### [Do this]
Copy every line of the records below word for word, leaving out the pictures.

### [Data provided]
···
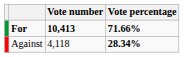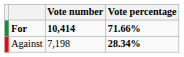For | Vote number: 10,413 -> 10,414
Against | Vote number: 4,118 -> 7,198
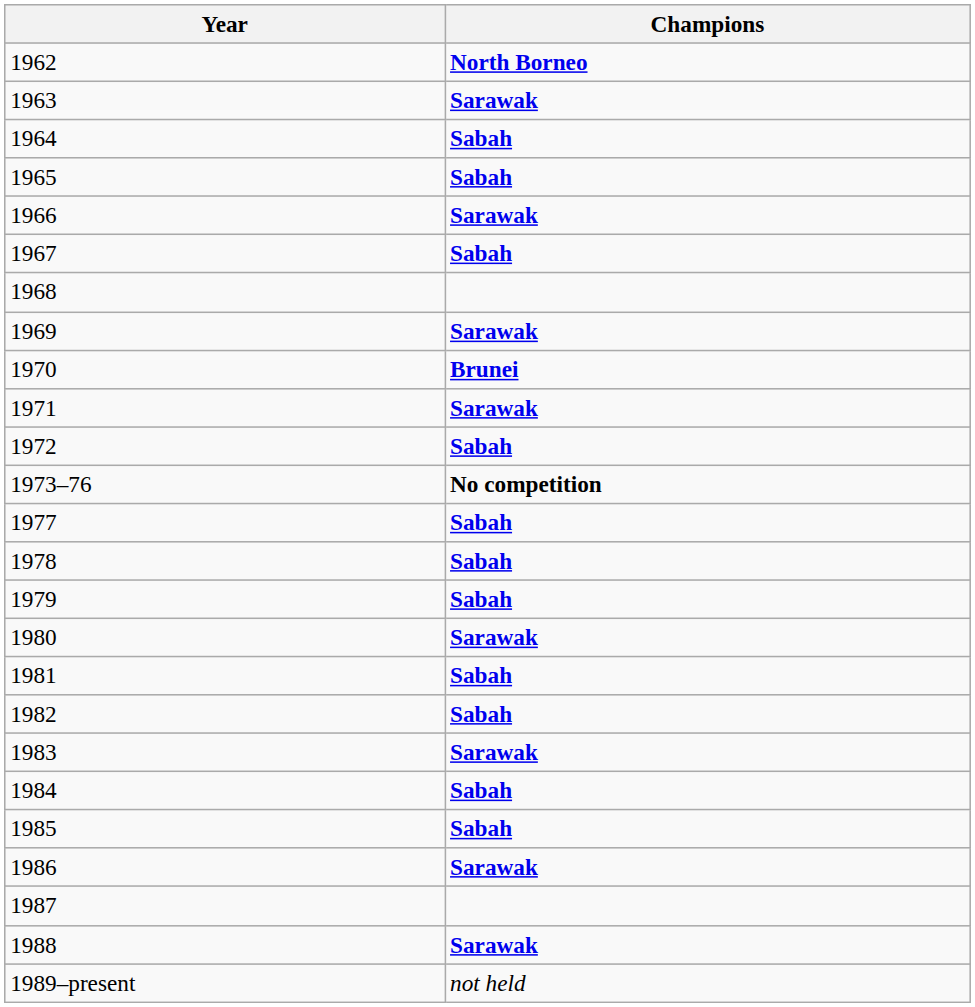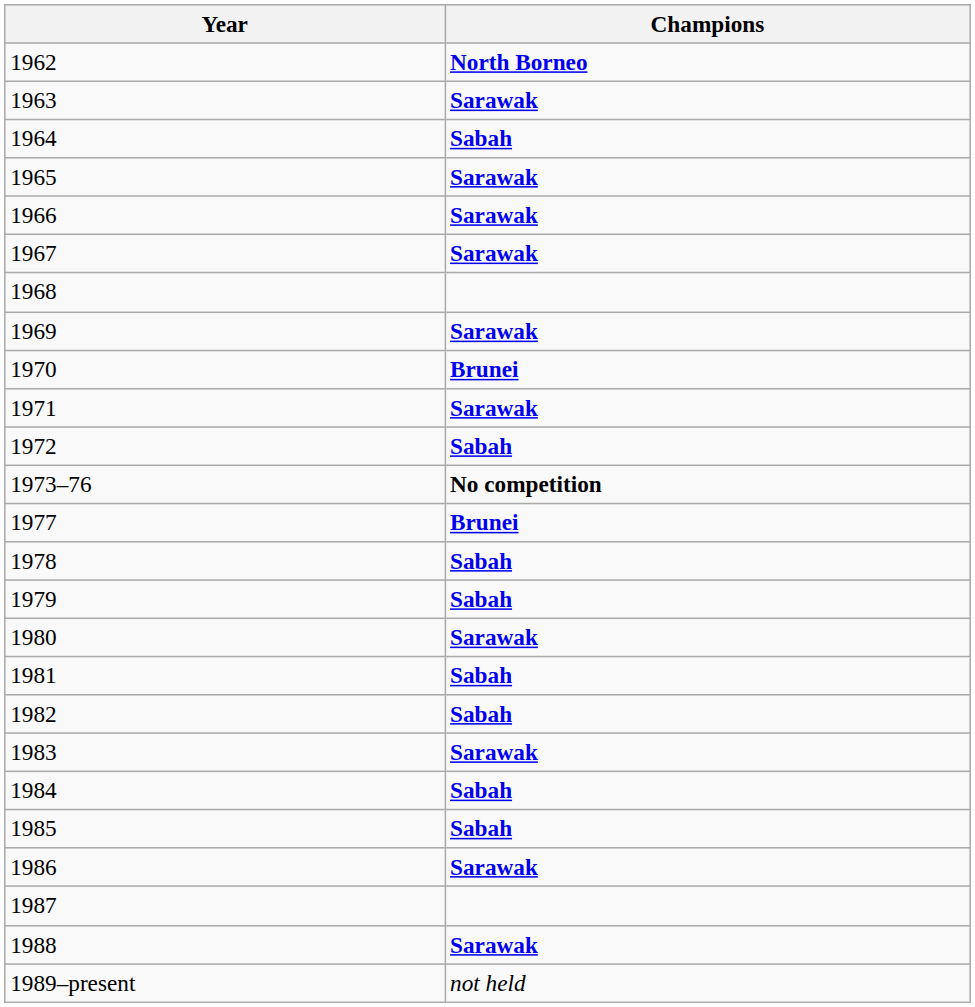1965 | Champions: Sabah -> Sarawak
1967 | Champions: Sabah -> Sarawak
1977 | Champions: Sabah -> Brunei
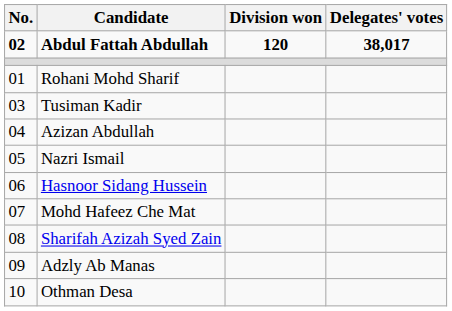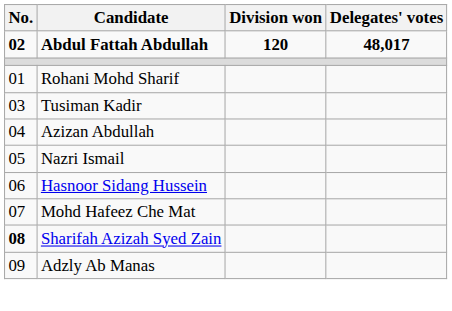Abdul Fattah Abdullah | Delegates' votes: 38,017 -> 48,017
Sharifah Azizah Syed Zain | No.: normal -> bold
- row: 10 | Othman Desa
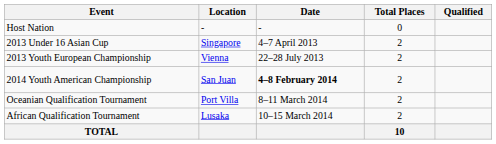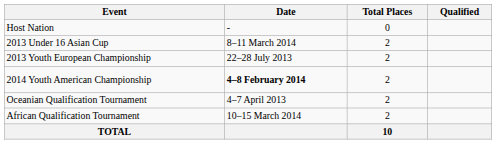- column: Location | - | Singapore | Vienna | San Juan | Port Villa | Lusaka
2013 Under 16 Asian Cup | Date: 4–7 April 2013 -> 8–11 March 2014
Oceanian Qualification Tournament | Date: 8–11 March 2014 -> 4–7 April 2013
···
### [Expected output]
For | Vote number: 10,413 -> 10,414
Against | Vote number: 4,118 -> 7,198
1965 | Champions: Sabah -> Sarawak
1967 | Champions: Sabah -> Sarawak
1977 | Champions: Sabah -> Brunei
Abdul Fattah Abdullah | Delegates' votes: 38,017 -> 48,017
Sharifah Azizah Syed Zain | No.: normal -> bold
- row: 10 | Othman Desa
- column: Location | - | Singapore | Vienna | San Juan | Port Villa | Lusaka
2013 Under 16 Asian Cup | Date: 4–7 April 2013 -> 8–11 March 2014
Oceanian Qualification Tournament | Date: 8–11 March 2014 -> 4–7 April 2013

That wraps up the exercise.